2. Smart Model Routing

Haiku at $0.80/MTok for research tasks instead of Opus at $15/MTok for everything. The CLI dynamically routes to the cheapest model that can handle each sub-task.

3. Context Compression

Auto-compaction prevents context from growing unbounded. Without it, you'd hit the context limit and need to start a new session (losing all context) or pay for increasingly expensive API calls.

4. Subscription Economics

Humans type slower than API bots. Anthropic can offer flat-rate pricing because human typing speed creates a natural rate limit. A developer sending 50 messages/day with think time between them is predictable and bounded. An API script sending 50 requests/second is not.

5. Cache Reuse Within Sessions

Within a session, 97% of every API call is a cache read. The incremental cost of each additional message is tiny compared to the first message. This is why long sessions are surprisingly economical.

When API IS Better

The API is the right choice when you're:

Building customer-facing products
Need programmatic access at scale
Running custom pipelines or batch processing
Require fine-grained control over prompts and parameters

Design Patterns & Engineering Decisions

Stepping back, several design patterns emerge from this analysis:

Pattern	Implementation	Why
Append-only log	JSONL files	Crash-safe, streamable, auditable
Security sandbox	CLI executes, AI proposes	No direct filesystem access for the model
Cache-first architecture	1-hour ephemeral cache, prefix optimization	9,000x compute reduction
Multi-model routing	Haiku/Sonnet/Opus per task type	18x cost difference between cheapest and most expensive
Dedup by composite key	`messageId:requestId` hash	Handles parent/child session overlap
Context compression	Compact agents with Sonnet	Enables infinite-length sessions

Practical Insights for Developers

Based on this analysis, here's what actually matters for your usage:

Don't fear long conversations within a session. Cache reads are 97% of tokens and cost 10% of input price. The incremental cost of message N+1 is small.

Stored data
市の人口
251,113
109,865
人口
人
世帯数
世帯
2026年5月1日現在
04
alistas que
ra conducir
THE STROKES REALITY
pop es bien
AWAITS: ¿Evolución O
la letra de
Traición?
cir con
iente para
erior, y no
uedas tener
---
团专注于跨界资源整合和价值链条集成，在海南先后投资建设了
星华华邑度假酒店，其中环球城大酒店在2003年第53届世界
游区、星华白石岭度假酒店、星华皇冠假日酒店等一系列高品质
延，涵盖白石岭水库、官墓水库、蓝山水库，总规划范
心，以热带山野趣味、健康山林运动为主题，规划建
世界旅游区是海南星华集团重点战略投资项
==
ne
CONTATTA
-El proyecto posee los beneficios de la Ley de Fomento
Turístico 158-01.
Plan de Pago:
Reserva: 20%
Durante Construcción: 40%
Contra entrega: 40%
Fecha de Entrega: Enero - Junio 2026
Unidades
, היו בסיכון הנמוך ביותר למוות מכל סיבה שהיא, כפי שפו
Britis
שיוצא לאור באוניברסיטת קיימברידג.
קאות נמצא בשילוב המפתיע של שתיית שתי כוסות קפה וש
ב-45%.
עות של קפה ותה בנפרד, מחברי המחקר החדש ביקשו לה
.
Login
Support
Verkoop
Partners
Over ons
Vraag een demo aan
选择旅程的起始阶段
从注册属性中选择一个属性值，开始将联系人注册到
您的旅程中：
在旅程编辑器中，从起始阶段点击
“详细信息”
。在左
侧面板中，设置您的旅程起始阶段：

What you will do
A. List every pattern named in the design patterns table of the excerpt.
B. Rewrite the excerpt starting at "Haiku at $0.80/MTok" and ending at "expensive API calls.", replacing "Auto-compaction" with "Automatic compaction".
C. Using the excerpt, say whether each statement is correct: (i) Haiku is priced at $0.80 per MTok. (ii) Starting a new session after reaching the context limit keeps all prior context. (iii) Cache reads cost 10% of the input price.
The lines have no connection to the excerpt.

Responses per task
A. Append-only log, Security sandbox, Cache-first architecture, Multi-model routing, Dedup by composite key, Context compression

B.
Haiku at $0.80/MTok for research tasks instead of Opus at $15/MTok for everything. The CLI dynamically routes to the cheapest model that can handle each sub-task.

3. Context Compression

Automatic compaction prevents context from growing unbounded. Without it, you'd hit the context limit and need to start a new session (losing all context) or pay for increasingly expensive API calls.

C.
(i) Yes: "Haiku at $0.80/MTok"
(ii) No: "start a new session (losing all context)"
(iii) Yes: "cost 10% of input price"